Task directions → Pull every line from the records that has the word "Conference" in it.

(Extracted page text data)
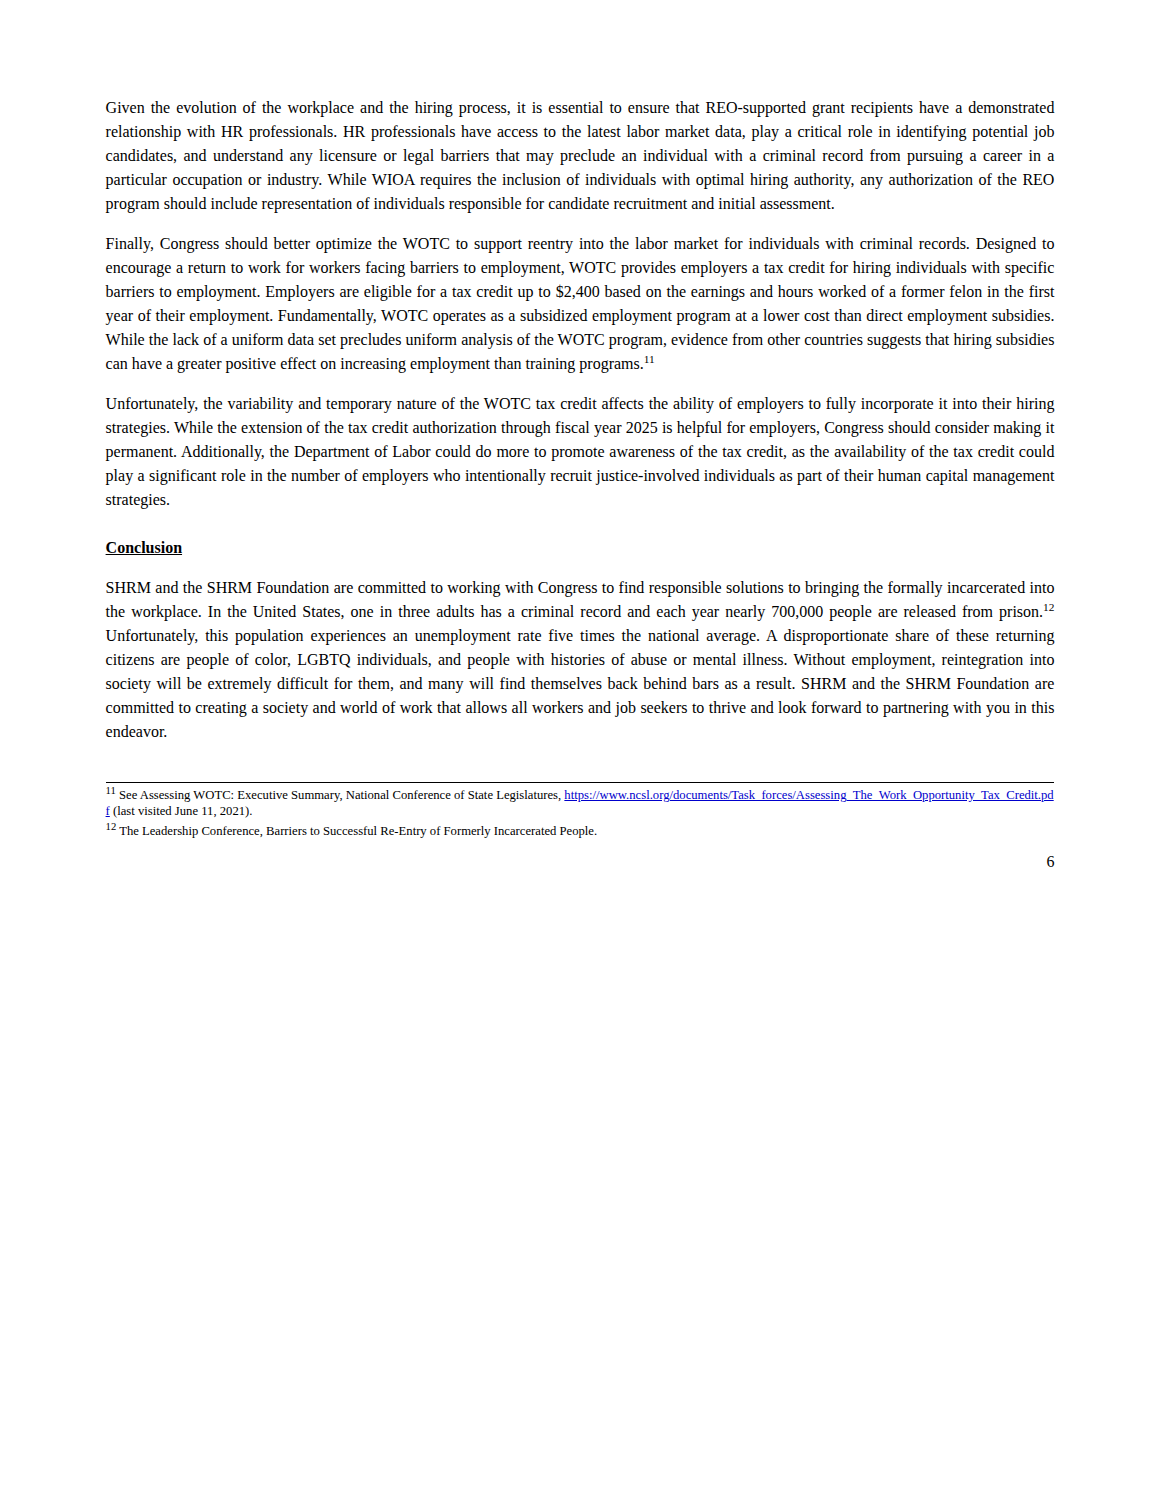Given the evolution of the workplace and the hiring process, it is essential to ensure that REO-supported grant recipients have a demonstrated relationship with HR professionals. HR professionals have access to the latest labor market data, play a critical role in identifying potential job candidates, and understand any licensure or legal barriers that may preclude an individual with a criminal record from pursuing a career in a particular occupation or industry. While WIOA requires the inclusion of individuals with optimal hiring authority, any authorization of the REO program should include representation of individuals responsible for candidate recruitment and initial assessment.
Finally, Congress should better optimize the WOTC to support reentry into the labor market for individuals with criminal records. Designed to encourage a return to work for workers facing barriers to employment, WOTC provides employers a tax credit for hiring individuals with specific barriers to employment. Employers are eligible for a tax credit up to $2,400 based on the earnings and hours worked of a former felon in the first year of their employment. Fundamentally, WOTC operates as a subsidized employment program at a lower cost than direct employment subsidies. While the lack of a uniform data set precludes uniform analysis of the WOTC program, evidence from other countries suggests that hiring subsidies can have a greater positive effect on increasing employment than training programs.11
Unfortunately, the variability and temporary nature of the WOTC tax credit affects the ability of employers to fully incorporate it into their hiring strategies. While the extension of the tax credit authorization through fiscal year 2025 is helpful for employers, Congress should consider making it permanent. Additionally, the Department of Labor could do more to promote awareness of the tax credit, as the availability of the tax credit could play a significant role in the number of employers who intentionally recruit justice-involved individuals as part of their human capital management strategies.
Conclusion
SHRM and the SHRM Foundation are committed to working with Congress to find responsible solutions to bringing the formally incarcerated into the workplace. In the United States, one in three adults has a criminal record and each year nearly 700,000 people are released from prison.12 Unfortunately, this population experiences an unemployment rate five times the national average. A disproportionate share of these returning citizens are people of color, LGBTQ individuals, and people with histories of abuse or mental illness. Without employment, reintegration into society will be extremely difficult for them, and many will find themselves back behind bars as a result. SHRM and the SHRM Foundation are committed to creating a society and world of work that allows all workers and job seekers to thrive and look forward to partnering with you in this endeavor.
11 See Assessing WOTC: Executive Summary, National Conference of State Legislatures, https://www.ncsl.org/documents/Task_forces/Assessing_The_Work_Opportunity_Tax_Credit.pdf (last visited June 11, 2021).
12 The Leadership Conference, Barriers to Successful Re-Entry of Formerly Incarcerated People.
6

Response to this task →
11 See Assessing WOTC: Executive Summary, National Conference of State Legislatures, https://www.ncsl.org/documents/Task_forces/Assessing_The_Work_Opportunity_Tax_Credit.pdf (last visited June 11, 2021).
12 The Leadership Conference, Barriers to Successful Re-Entry of Formerly Incarcerated People.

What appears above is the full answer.